→ Text passage
Julie Andrews on Victor/Victoria

Victor Victoria Victoria is a poverty-stricken soprano trying to find work in turn-of-the-century Paris. With the help of a worldly-wise nightclub singer, she invents her alter-ego Victor, a female impersonator who is hired to sing at a fashionable night spot. "You want me to be a woman pretending to be a man pretending to be a woman?" Interwoven throughout the comedy and musical numbers are some surprisingly astute observations about gender perceptions, discrimination and the battle of the sexes.


Blake Edwards and Julie Andrews

Directed By

Blake Edwards
Screenplay By
Blake Edwards, Han Hoemburg
Music By
Henry Mancini, Leslie Bricusse
Release Date/Runtime
19 March 1982
132 Minutes
Character
Victoria Grant/Count Victor Grezhinski
Cast
 
Julie Andrews, James Garner, Robert Preston, Lesley Ann Warren, Alex Karras
   

 

Victor Victoria Curiosities
 
The script was based on the 1933 German movie Viktor und Viktoria by Reinhard Schenzel and Hans Hoenburg, it then became the basis of a successful Broadway musical also starring Julie Andrews and directed by Blake Edwards.
 
Blake wrote the movie with Julie Andrews and Peter Sellers in mind, but Sellers had died, so Robert Preston replaced him as the gay impresario Toddy.

→ Exercise instructions
Continue the text about Julie Andrews and the film Victor/Victoria from the point where it stops. The material that follows has no connection to the text about Victor/Victoria.

(Data items)

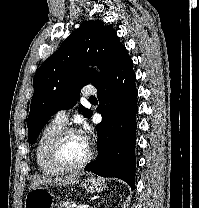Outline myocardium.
<instances>
[{
	"instance_id": "f54148a6",
	"label": "myocardium",
	"mask_w": 199,
	"mask_h": 208,
	"mask_svg": "<svg viewBox=\"0 0 199 208\" xmlns=\"http://www.w3.org/2000/svg\"><path fill=\"white\" fill-rule=\"evenodd\" d=\"M79 133L77 129L73 127H65L62 130H60L53 140L51 141L48 149V157L51 162V164L59 169L62 172H72L77 171L85 167L93 158L94 150L93 148L88 145V153L86 157L76 164H67L61 157L60 150L61 145L64 142V140L71 134Z\"/></svg>"
}]
</instances>
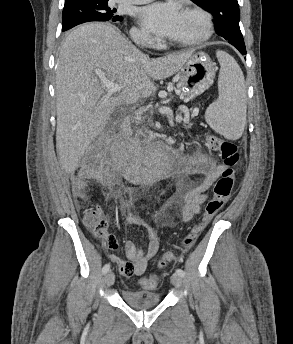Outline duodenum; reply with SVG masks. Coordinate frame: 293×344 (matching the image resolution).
Wrapping results in <instances>:
<instances>
[{
	"label": "duodenum",
	"mask_w": 293,
	"mask_h": 344,
	"mask_svg": "<svg viewBox=\"0 0 293 344\" xmlns=\"http://www.w3.org/2000/svg\"><path fill=\"white\" fill-rule=\"evenodd\" d=\"M168 143H170L168 141ZM112 159L113 161H117V148L116 147H112ZM181 164H182V160L181 161H178L177 159L174 160V167H175V170H180L181 168Z\"/></svg>",
	"instance_id": "obj_1"
}]
</instances>
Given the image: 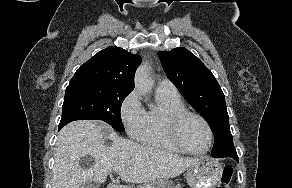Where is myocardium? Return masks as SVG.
<instances>
[{"label":"myocardium","mask_w":292,"mask_h":188,"mask_svg":"<svg viewBox=\"0 0 292 188\" xmlns=\"http://www.w3.org/2000/svg\"><path fill=\"white\" fill-rule=\"evenodd\" d=\"M188 117H195V118L199 119L204 124V126L207 130L208 145H207L206 149H204L203 151L191 150L181 140L180 127H181V124L183 123V121ZM165 127H166L168 136L171 139V141L181 151H183L185 153L192 154V155H204L210 151V149L213 145V138H214L213 131H212V128H211L209 122L207 121V119L204 116H202L201 114H199L195 111L182 109V110H178V111H174V112L169 113L165 117Z\"/></svg>","instance_id":"f54148a6"}]
</instances>
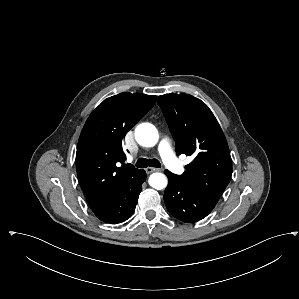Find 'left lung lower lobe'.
<instances>
[{
	"label": "left lung lower lobe",
	"instance_id": "obj_1",
	"mask_svg": "<svg viewBox=\"0 0 299 299\" xmlns=\"http://www.w3.org/2000/svg\"><path fill=\"white\" fill-rule=\"evenodd\" d=\"M169 179L164 201L171 215L186 222H196L205 218L216 203L181 183L171 172L165 170Z\"/></svg>",
	"mask_w": 299,
	"mask_h": 299
}]
</instances>
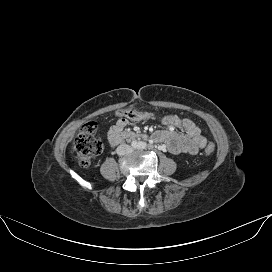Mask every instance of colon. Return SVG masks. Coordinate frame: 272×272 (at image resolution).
<instances>
[{"label":"colon","mask_w":272,"mask_h":272,"mask_svg":"<svg viewBox=\"0 0 272 272\" xmlns=\"http://www.w3.org/2000/svg\"><path fill=\"white\" fill-rule=\"evenodd\" d=\"M117 114L123 118L133 121H149L154 118V114L147 111H140L136 107L120 109ZM103 144L97 136L95 123H87L75 141V153L79 164L83 167L88 166L92 159L101 154ZM215 146L209 143L205 148L206 154L214 152Z\"/></svg>","instance_id":"obj_1"}]
</instances>
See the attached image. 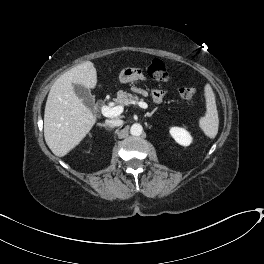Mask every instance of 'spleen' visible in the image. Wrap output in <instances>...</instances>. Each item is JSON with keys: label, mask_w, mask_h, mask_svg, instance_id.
Wrapping results in <instances>:
<instances>
[{"label": "spleen", "mask_w": 264, "mask_h": 264, "mask_svg": "<svg viewBox=\"0 0 264 264\" xmlns=\"http://www.w3.org/2000/svg\"><path fill=\"white\" fill-rule=\"evenodd\" d=\"M204 95L206 99V113L200 118L199 125L208 137L215 138L218 133L219 119L215 95L209 84H206L204 87Z\"/></svg>", "instance_id": "obj_1"}]
</instances>
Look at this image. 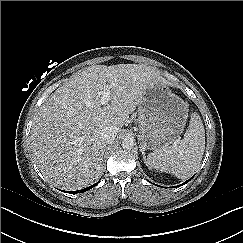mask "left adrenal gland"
<instances>
[{
	"mask_svg": "<svg viewBox=\"0 0 243 243\" xmlns=\"http://www.w3.org/2000/svg\"><path fill=\"white\" fill-rule=\"evenodd\" d=\"M140 151H141V153H142V155H143V159H144V161H146V156H145L144 149L140 148Z\"/></svg>",
	"mask_w": 243,
	"mask_h": 243,
	"instance_id": "a2214340",
	"label": "left adrenal gland"
}]
</instances>
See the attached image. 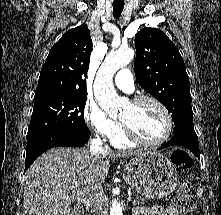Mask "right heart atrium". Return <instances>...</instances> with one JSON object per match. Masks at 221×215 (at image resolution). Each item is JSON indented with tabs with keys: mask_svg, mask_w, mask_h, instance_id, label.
<instances>
[{
	"mask_svg": "<svg viewBox=\"0 0 221 215\" xmlns=\"http://www.w3.org/2000/svg\"><path fill=\"white\" fill-rule=\"evenodd\" d=\"M83 118L90 130L97 136L111 139L120 130V123L110 118L100 106L87 101L83 109Z\"/></svg>",
	"mask_w": 221,
	"mask_h": 215,
	"instance_id": "d8ad5b80",
	"label": "right heart atrium"
}]
</instances>
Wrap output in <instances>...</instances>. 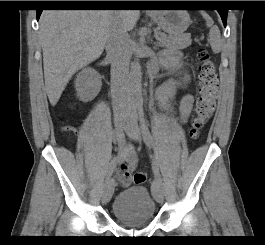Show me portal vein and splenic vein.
<instances>
[{
    "label": "portal vein and splenic vein",
    "mask_w": 265,
    "mask_h": 245,
    "mask_svg": "<svg viewBox=\"0 0 265 245\" xmlns=\"http://www.w3.org/2000/svg\"><path fill=\"white\" fill-rule=\"evenodd\" d=\"M158 41L159 42H164L165 40L160 37V38H158Z\"/></svg>",
    "instance_id": "18ae733b"
}]
</instances>
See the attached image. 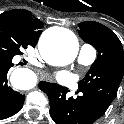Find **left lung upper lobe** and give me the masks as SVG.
Wrapping results in <instances>:
<instances>
[{
    "instance_id": "1",
    "label": "left lung upper lobe",
    "mask_w": 124,
    "mask_h": 124,
    "mask_svg": "<svg viewBox=\"0 0 124 124\" xmlns=\"http://www.w3.org/2000/svg\"><path fill=\"white\" fill-rule=\"evenodd\" d=\"M79 28L82 40L98 51L97 59L79 82V90L108 109L124 74L122 44L112 30L98 22L85 21Z\"/></svg>"
}]
</instances>
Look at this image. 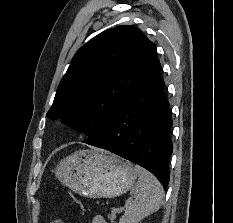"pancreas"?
<instances>
[{"label": "pancreas", "instance_id": "obj_1", "mask_svg": "<svg viewBox=\"0 0 233 223\" xmlns=\"http://www.w3.org/2000/svg\"><path fill=\"white\" fill-rule=\"evenodd\" d=\"M116 211H118L117 207H112V215H114V213H116Z\"/></svg>", "mask_w": 233, "mask_h": 223}]
</instances>
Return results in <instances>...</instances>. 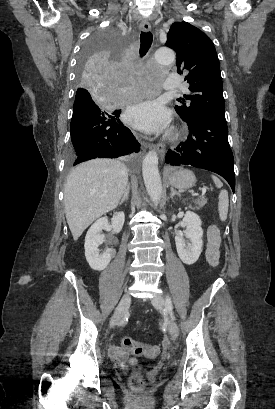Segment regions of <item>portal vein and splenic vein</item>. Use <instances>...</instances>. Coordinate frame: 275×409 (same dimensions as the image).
Returning a JSON list of instances; mask_svg holds the SVG:
<instances>
[{
	"mask_svg": "<svg viewBox=\"0 0 275 409\" xmlns=\"http://www.w3.org/2000/svg\"><path fill=\"white\" fill-rule=\"evenodd\" d=\"M205 192H206V186H203V188H202V194H205Z\"/></svg>",
	"mask_w": 275,
	"mask_h": 409,
	"instance_id": "obj_1",
	"label": "portal vein and splenic vein"
}]
</instances>
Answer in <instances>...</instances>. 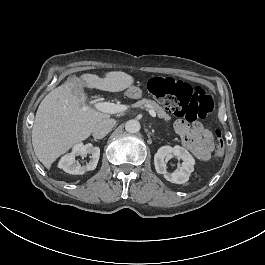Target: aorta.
Listing matches in <instances>:
<instances>
[{
	"mask_svg": "<svg viewBox=\"0 0 265 265\" xmlns=\"http://www.w3.org/2000/svg\"><path fill=\"white\" fill-rule=\"evenodd\" d=\"M125 130H126V132L132 133V134L139 132V130H140L139 121L136 119H131V120L127 121L125 124Z\"/></svg>",
	"mask_w": 265,
	"mask_h": 265,
	"instance_id": "762f6f07",
	"label": "aorta"
}]
</instances>
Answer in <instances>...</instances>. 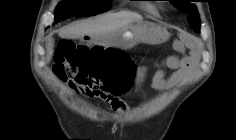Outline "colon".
Listing matches in <instances>:
<instances>
[{
	"label": "colon",
	"mask_w": 236,
	"mask_h": 140,
	"mask_svg": "<svg viewBox=\"0 0 236 140\" xmlns=\"http://www.w3.org/2000/svg\"><path fill=\"white\" fill-rule=\"evenodd\" d=\"M53 70L59 79L69 81L79 92L110 103L120 99L132 84L136 67L122 50L62 40Z\"/></svg>",
	"instance_id": "obj_1"
}]
</instances>
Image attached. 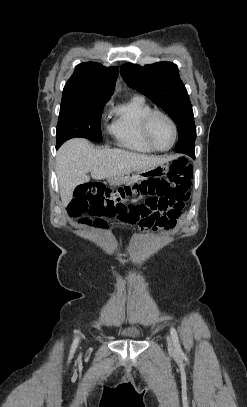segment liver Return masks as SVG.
<instances>
[{
  "instance_id": "liver-1",
  "label": "liver",
  "mask_w": 247,
  "mask_h": 407,
  "mask_svg": "<svg viewBox=\"0 0 247 407\" xmlns=\"http://www.w3.org/2000/svg\"><path fill=\"white\" fill-rule=\"evenodd\" d=\"M174 157L148 156L122 149H95L89 141L71 139L59 149L56 157V174L62 204L72 199L75 187L96 180L132 172L146 171L173 160Z\"/></svg>"
}]
</instances>
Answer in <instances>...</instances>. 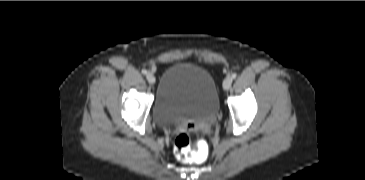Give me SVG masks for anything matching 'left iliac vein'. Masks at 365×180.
<instances>
[{
    "mask_svg": "<svg viewBox=\"0 0 365 180\" xmlns=\"http://www.w3.org/2000/svg\"><path fill=\"white\" fill-rule=\"evenodd\" d=\"M231 84H232V78L231 77H226L224 82H223L224 90H228L231 87Z\"/></svg>",
    "mask_w": 365,
    "mask_h": 180,
    "instance_id": "obj_1",
    "label": "left iliac vein"
}]
</instances>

→ Written response
 
Both Julie Andrews and Lesley Ann Warren (Norma Cassidy) starred as Cinderella in TV productions of Rodgers and Hammerstein's Cinderella.
Julie Andrews really is terrified of cockroaches.
 
The cockroaches were in a kind of deep freeze coma. They were placed where necessary for the scene and heated with a hair dryer. The crew could only hope that they went in the right direction and no one knew quite where they went after filming of the scene was completed.
 
The movie was made at Pinewood Studios, outside London, on nine sound stages.
 
The young man who says Victor is "divine" at rehearsal is Blake Edwards' son and Julie Andrews' stepson, Geoffrey Edwards.
 
Robert Preston did the final musical number in one take.
 
Director Blake Edwards admitted in an interview that he "chickened out", and added the scene in which King Marchand (James Garner) discovers that Victoria (Julie Andrews) is indeed a woman. Originally he was to fall in love with Victoria before he was sure about her gender, hence his line "I don't care if you are a man" before he kisses her.
 
Victor/Victoria was a very deserved success on its opening in April 1982 and garnered a total of seven Academy Award nominations.
 
At the time the movie was coming out, Julie was named Woman of the Year by Harvard University's Hasty Pudding Club. In accepting the award, a trophy in the form of a pot, she asked, "Is it all right if I throw up in it?"